[[ Supplied text, beginning ]]

The day after tomorrow, I get sick. I have a high fever and muscle pain. I wonder m I catch with Denggi fever. My dad was keep calling me start from the day he knew I m having gastric. Today, he did called. He was shock with what I told. He was so worried. He ask me whether need him to come KL and fetch me back hometown. That time I were so weak. I wonder is better if I back hometown to take medicine. Thank You Dad!! I were really so touch!!..
To be continue.....

Thursday, March 13, 2008

what a relax days...

everyday was so packed with studies, assignment and even with activities. really no time for me to take a breath!!! but I'm happy coz I pass my time meaningful. and, 2day i have my own time at home finally but I dun think i'll stay longer relaxing as I'm cope with assignment and presentation next week. Hope I can finish as sooner as possible. OH.....I forget that I still need to clean up my room and many stuff. Arrr.....really have to arrange my timetable asap. or not i scare I'll forget if I left anythg. haha!!

[[ Supplied text, end ]]

→ **Requirement**: Retype the blog entry above word for word, beginning at the words "what a relax" and stopping after "left anythg. haha!!".

[[ Listed entries, beginning ]]

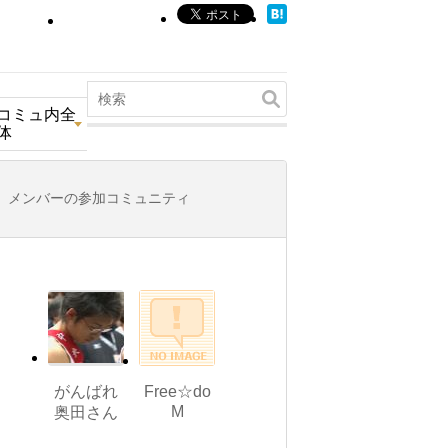
コミュ内全
体
メンバーの参加コミュニティ
がんばれ
Free☆do
M
奥田さん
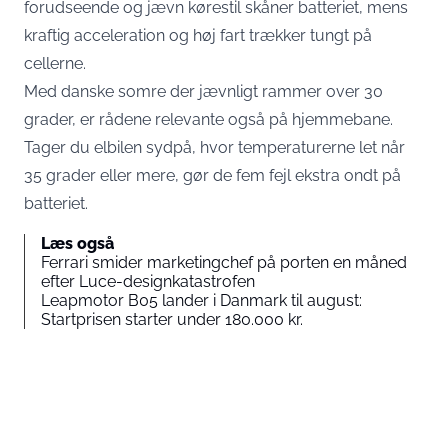
forudseende og jævn kørestil
skåner batteriet, mens
kraftig acceleration og høj fart trækker tungt på
cellerne.
Med danske somre der jævnligt rammer over 30
grader, er rådene relevante også på hjemmebane.
Tager du elbilen sydpå, hvor temperaturerne let når
35 grader eller mere, gør de fem fejl ekstra ondt på
batteriet.
Læs også
Ferrari smider marketingchef på porten en måned
efter Luce-designkatastrofen
Leapmotor B05 lander i Danmark til august:
Startprisen starter under 180.000 kr.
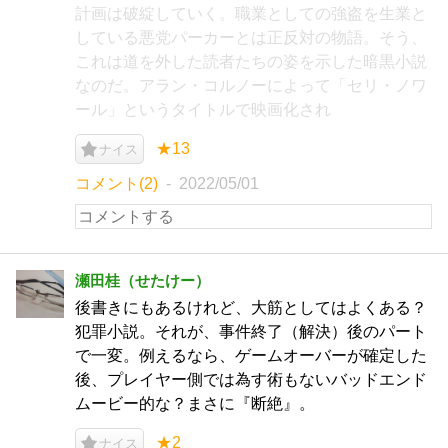
計画は破綻していく。職業としての強盗を生業と
している悪党パーカーとは正反対の物語。そう、
これは道を外した読者たちの姿を示した暗黒小説
なのだ。アラン・コルノーによって「セリ・ノワ
ール」というタイトルで映画化され
★13
ナイス
コメント(2)
2022/05/01
瀬田桂（せたけー）
後書きにもあるけれど、大筋としてはよくある？
犯罪小説。それが、事件終了（解決）後のパート
で一変。例えるなら、ゲームオーバーが確定した
後、プレイヤー側では為す術もないバッドエンド
ムービー的な？まさに『断絶』。
★2
ナイス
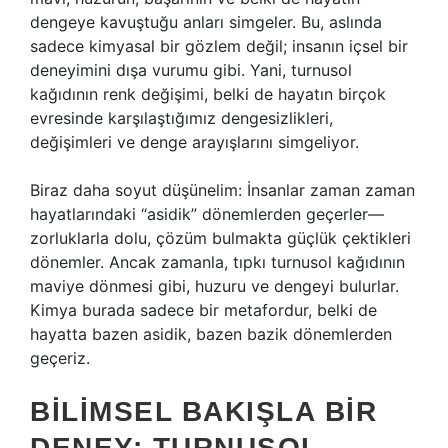
dengeye kavuştuğu anları simgeler. Bu, aslında
sadece kimyasal bir gözlem değil; insanın içsel bir
deneyimini dışa vurumu gibi. Yani, turnusol
kağıdının renk değişimi, belki de hayatın birçok
evresinde karşılaştığımız dengesizlikleri,
değişimleri ve denge arayışlarını simgeliyor.
Biraz daha soyut düşünelim: İnsanlar zaman zaman
hayatlarındaki “asidik” dönemlerden geçerler—
zorluklarla dolu, çözüm bulmakta güçlük çektikleri
dönemler. Ancak zamanla, tıpkı turnusol kağıdının
maviye dönmesi gibi, huzuru ve dengeyi bulurlar.
Kimya burada sadece bir metafordur, belki de
hayatta bazen asidik, bazen bazik dönemlerden
geçeriz.
BILIMSEL BAKIŞLA BIR
DENEY: TURNUSOL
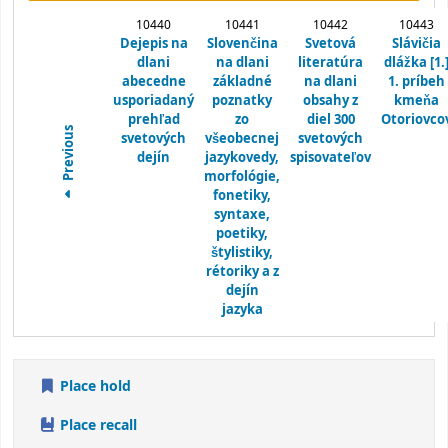
10440
10441
10442
10443
Dejepis na
Slovenčina
Svetová
Slávičia
dlani
na dlani
literatúra
dlážka
[1.
abecedne
základné
na dlani
1. príbeh
usporiadaný
poznatky
obsahy z
kmeňa
prehľad
zo
diel 300
Otoriovco
Previous
svetových
všeobecnej
svetových
dejín
jazykovedy,
spisovateľov
morfológie,
fonetiky,
syntaxe,
poetiky,
štylistiky,
rétoriky a z
dejín
jazyka
Place hold
Place recall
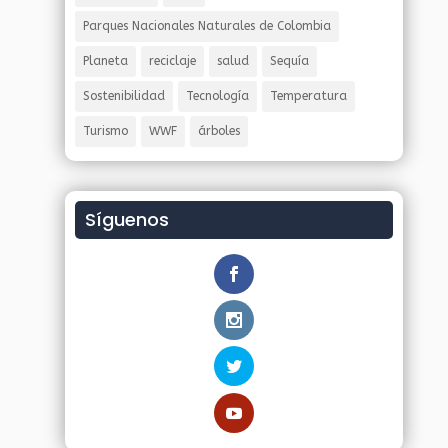
Parques Nacionales Naturales de Colombia
Planeta
reciclaje
salud
Sequía
Sostenibilidad
Tecnología
Temperatura
Turismo
WWF
árboles
Síguenos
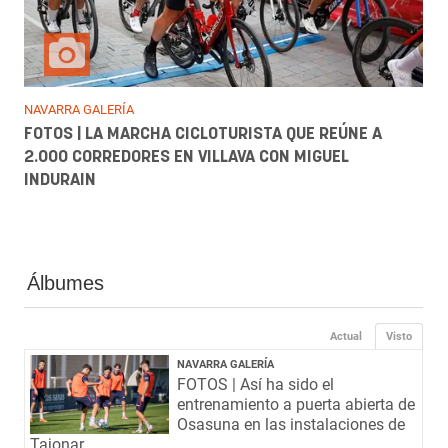
NAVARRA GALERÍA
FOTOS | LA MARCHA CICLOTURISTA QUE REÚNE A
2.000 CORREDORES EN VILLAVA CON MIGUEL
INDURAIN
Álbumes
Actual
Visto
NAVARRA GALERÍA
FOTOS | Así ha sido el
entrenamiento a puerta abierta de
Osasuna en las instalaciones de
Tajonar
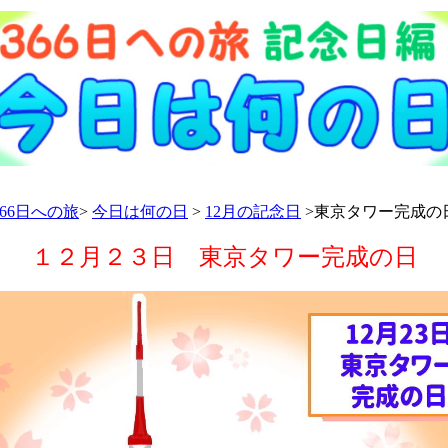
366日への旅
>
今日は何の日
>
12月の記念日
>東京タワー完成の
１２月２３日 東京タワー完成の日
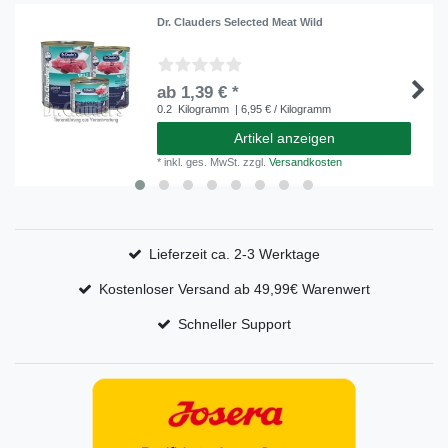
Dr. Clauders Selected Meat Wild
ab 1,39 € *
0.2
Kilogramm
| 6,95 € / Kilogramm
Artikel anzeigen
*
inkl. ges. MwSt.
zzgl.
Versandkosten
Lieferzeit ca. 2-3 Werktage
Kostenloser Versand ab 49,99€ Warenwert
Schneller Support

[[ Listed entries, end ]]

→ **Exercise result**:
what a relax days...

everyday was so packed with studies, assignment and even with activities. really no time for me to take a breath!!! but I'm happy coz I pass my time meaningful. and, 2day i have my own time at home finally but I dun think i'll stay longer relaxing as I'm cope with assignment and presentation next week. Hope I can finish as sooner as possible. OH.....I forget that I still need to clean up my room and many stuff. Arrr.....really have to arrange my timetable asap. or not i scare I'll forget if I left anythg. haha!!